車内のオープンキッチンで調理

 では実際に「52席の至福」のようすをレポートしてみよう。今回乗車するのは「ディナーコース」。乗車口の前にはホームに赤い絨毯が敷かれており、普段の列車とは違う高級感が味わえ、乗車する前から旅への期待が高まってならない。車内に足を踏み入れるとデッキと客席との間が秩父銘仙で織られた矢絣ののれんで仕切られており、これが特別な車両なのだなと感じさせてくれる。

柿渋和紙を貼りつけたアーチ形の天井パネルが印象的な2号車

 4両編成の車両のうち客席は2号車と4号車で、インテリアには渓谷などの自然がモチーフとなり、2号車は渋皮和紙、4号車は西川材が天井に使用されている。そして3号車がライブ感あふれる自慢のオープンキッチンスペースだ。車内で食事を楽しめる列車が多いといっても、そのほとんどが出来上がった食事を途中駅などから搬入するケータリングによるものであり、このように実際に車内で調理したり盛り付けたりする列車は貴重である。1号車はパネル展示や結婚式などもおこなえる多目的スペースとなっている。

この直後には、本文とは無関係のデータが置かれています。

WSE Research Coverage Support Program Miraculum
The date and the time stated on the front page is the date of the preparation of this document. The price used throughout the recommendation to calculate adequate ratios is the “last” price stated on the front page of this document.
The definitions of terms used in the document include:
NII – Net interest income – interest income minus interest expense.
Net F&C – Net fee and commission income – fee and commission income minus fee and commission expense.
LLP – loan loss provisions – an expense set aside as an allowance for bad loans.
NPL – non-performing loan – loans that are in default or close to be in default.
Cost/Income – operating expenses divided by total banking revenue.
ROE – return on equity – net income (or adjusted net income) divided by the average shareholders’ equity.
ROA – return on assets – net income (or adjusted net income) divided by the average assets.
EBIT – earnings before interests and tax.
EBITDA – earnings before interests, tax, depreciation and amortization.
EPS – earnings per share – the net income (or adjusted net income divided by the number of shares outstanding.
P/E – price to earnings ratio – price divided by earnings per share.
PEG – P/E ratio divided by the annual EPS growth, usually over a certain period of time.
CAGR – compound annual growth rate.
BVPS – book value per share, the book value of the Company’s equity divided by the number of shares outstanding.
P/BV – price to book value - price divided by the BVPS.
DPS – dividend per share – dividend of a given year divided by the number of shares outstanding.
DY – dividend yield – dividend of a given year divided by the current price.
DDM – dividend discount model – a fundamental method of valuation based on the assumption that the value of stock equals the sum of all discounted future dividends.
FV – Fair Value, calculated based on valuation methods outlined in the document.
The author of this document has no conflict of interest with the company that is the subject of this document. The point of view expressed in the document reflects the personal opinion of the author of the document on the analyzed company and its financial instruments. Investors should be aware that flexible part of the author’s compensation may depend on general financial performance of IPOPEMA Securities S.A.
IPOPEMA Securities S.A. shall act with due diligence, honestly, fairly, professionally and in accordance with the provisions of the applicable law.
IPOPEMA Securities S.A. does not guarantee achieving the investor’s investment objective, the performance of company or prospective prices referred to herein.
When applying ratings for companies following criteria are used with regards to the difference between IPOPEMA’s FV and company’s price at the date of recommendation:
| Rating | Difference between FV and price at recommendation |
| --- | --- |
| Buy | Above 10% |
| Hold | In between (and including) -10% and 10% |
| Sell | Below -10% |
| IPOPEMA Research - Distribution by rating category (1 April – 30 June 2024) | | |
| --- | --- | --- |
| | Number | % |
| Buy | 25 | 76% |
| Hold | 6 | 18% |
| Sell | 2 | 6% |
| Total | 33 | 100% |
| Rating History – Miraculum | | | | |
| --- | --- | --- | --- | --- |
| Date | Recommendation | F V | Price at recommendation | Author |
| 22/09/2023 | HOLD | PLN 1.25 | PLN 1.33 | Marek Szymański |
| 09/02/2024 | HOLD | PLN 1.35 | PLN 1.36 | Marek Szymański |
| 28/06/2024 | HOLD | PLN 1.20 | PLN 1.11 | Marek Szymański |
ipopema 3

1両がまるごとキッチンとなっている3号車。調理や盛り付けのようすがリアルタイムで拝見できる

 あらためて驚くのは、この車両は新しく造られたものではなく、西武秩父線などを走っている通常の通勤型車両をリメイクしたものだということだ。以前の車内の面影はどこにもないほど、客席はまさに豪華なレストランそのものである。

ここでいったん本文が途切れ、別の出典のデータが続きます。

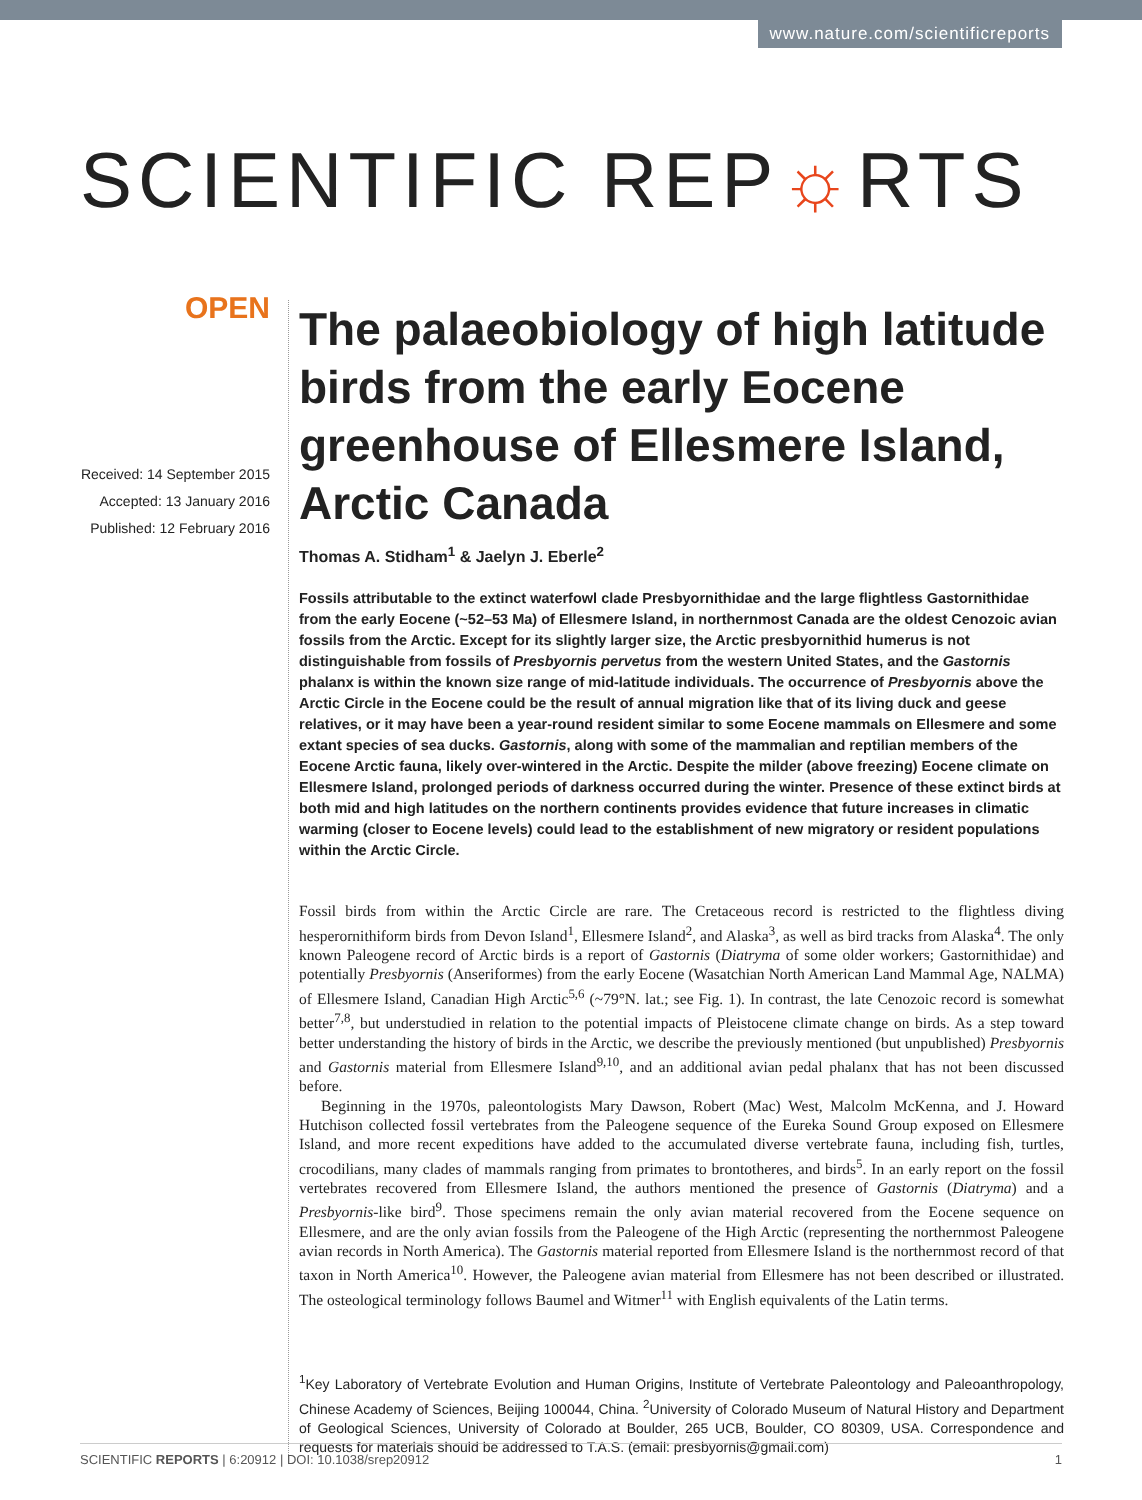www.nature.com/scientificreports
SCIENTIFIC REP☼RTS
OPEN
Received: 14 September 2015
Accepted: 13 January 2016
Published: 12 February 2016
The palaeobiology of high latitude birds from the early Eocene greenhouse of Ellesmere Island, Arctic Canada
Thomas A. Stidham<sup>1</sup> & Jaelyn J. Eberle<sup>2</sup>
Fossils attributable to the extinct waterfowl clade Presbyornithidae and the large flightless Gastornithidae from the early Eocene (~52–53 Ma) of Ellesmere Island, in northernmost Canada are the oldest Cenozoic avian fossils from the Arctic. Except for its slightly larger size, the Arctic presbyornithid humerus is not distinguishable from fossils of Presbyornis pervetus from the western United States, and the Gastornis phalanx is within the known size range of mid-latitude individuals. The occurrence of Presbyornis above the Arctic Circle in the Eocene could be the result of annual migration like that of its living duck and geese relatives, or it may have been a year-round resident similar to some Eocene mammals on Ellesmere and some extant species of sea ducks. Gastornis, along with some of the mammalian and reptilian members of the Eocene Arctic fauna, likely over-wintered in the Arctic. Despite the milder (above freezing) Eocene climate on Ellesmere Island, prolonged periods of darkness occurred during the winter. Presence of these extinct birds at both mid and high latitudes on the northern continents provides evidence that future increases in climatic warming (closer to Eocene levels) could lead to the establishment of new migratory or resident populations within the Arctic Circle.
Fossil birds from within the Arctic Circle are rare. The Cretaceous record is restricted to the flightless diving hesperornithiform birds from Devon Island<sup>1</sup>, Ellesmere Island<sup>2</sup>, and Alaska<sup>3</sup>, as well as bird tracks from Alaska<sup>4</sup>. The only known Paleogene record of Arctic birds is a report of Gastornis (Diatryma of some older workers; Gastornithidae) and potentially Presbyornis (Anseriformes) from the early Eocene (Wasatchian North American Land Mammal Age, NALMA) of Ellesmere Island, Canadian High Arctic<sup>5,6</sup> (~79°N. lat.; see Fig. 1). In contrast, the late Cenozoic record is somewhat better<sup>7,8</sup>, but understudied in relation to the potential impacts of Pleistocene climate change on birds. As a step toward better understanding the history of birds in the Arctic, we describe the previously mentioned (but unpublished) Presbyornis and Gastornis material from Ellesmere Island<sup>9,10</sup>, and an additional avian pedal phalanx that has not been discussed before.
Beginning in the 1970s, paleontologists Mary Dawson, Robert (Mac) West, Malcolm McKenna, and J. Howard Hutchison collected fossil vertebrates from the Paleogene sequence of the Eureka Sound Group exposed on Ellesmere Island, and more recent expeditions have added to the accumulated diverse vertebrate fauna, including fish, turtles, crocodilians, many clades of mammals ranging from primates to brontotheres, and birds<sup>5</sup>. In an early report on the fossil vertebrates recovered from Ellesmere Island, the authors mentioned the presence of Gastornis (Diatryma) and a Presbyornis-like bird<sup>9</sup>. Those specimens remain the only avian material recovered from the Eocene sequence on Ellesmere, and are the only avian fossils from the Paleogene of the High Arctic (representing the northernmost Paleogene avian records in North America). The Gastornis material reported from Ellesmere Island is the northernmost record of that taxon in North America<sup>10</sup>. However, the Paleogene avian material from Ellesmere has not been described or illustrated. The osteological terminology follows Baumel and Witmer<sup>11</sup> with English equivalents of the Latin terms.
<sup>1</sup> Key Laboratory of Vertebrate Evolution and Human Origins, Institute of Vertebrate Paleontology and Paleoanthropology, Chinese Academy of Sciences, Beijing 100044, China. <sup>2</sup>University of Colorado Museum of Natural History and Department of Geological Sciences, University of Colorado at Boulder, 265 UCB, Boulder, CO 80309, USA. Correspondence and requests for materials should be addressed to T.A.S. (email: presbyornis@gmail.com)
SCIENTIFIC REPORTS | 6:20912 | DOI: 10.1038/srep20912 1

 列車がゆっくりと走り始めると、まずはウェルカムドリンクとしてスパークリングワインがグラスに注がれる。さぁ、ここから日常を忘れたディナークルーズのスタートだ。その後はタイミングを見計らいながら料理が次々と運ばれてくる。

コース料理には海や山の幸、そして地元の食材がバランスよくまとめられている

 車内ではソフトドリンクが無料なのに対しアルコール類は有料だが、種類は豊富。お酒をたしなむ人へのおすすめは、秩父の蒸留所で作られ世界から注目されているイチローズモルトの稀少なウイスキーで、なんと「52席の至福」プライベートボトルもあるのだとか。食事が落ち着いた頃になると、楽器の生演奏が始まった。

食事が一段落すると生演奏の音色が車内をめぐる

 都会の喧噪から解き放たれ、心地よい揺れとともに流れる夜景を眺めながら、列車ならではの空間でおいしい料理やホスピタリティを心ゆくまで堪能できる。これこそ「52席の至福」最大の魅力であり人気の秘密なのではないだろうか。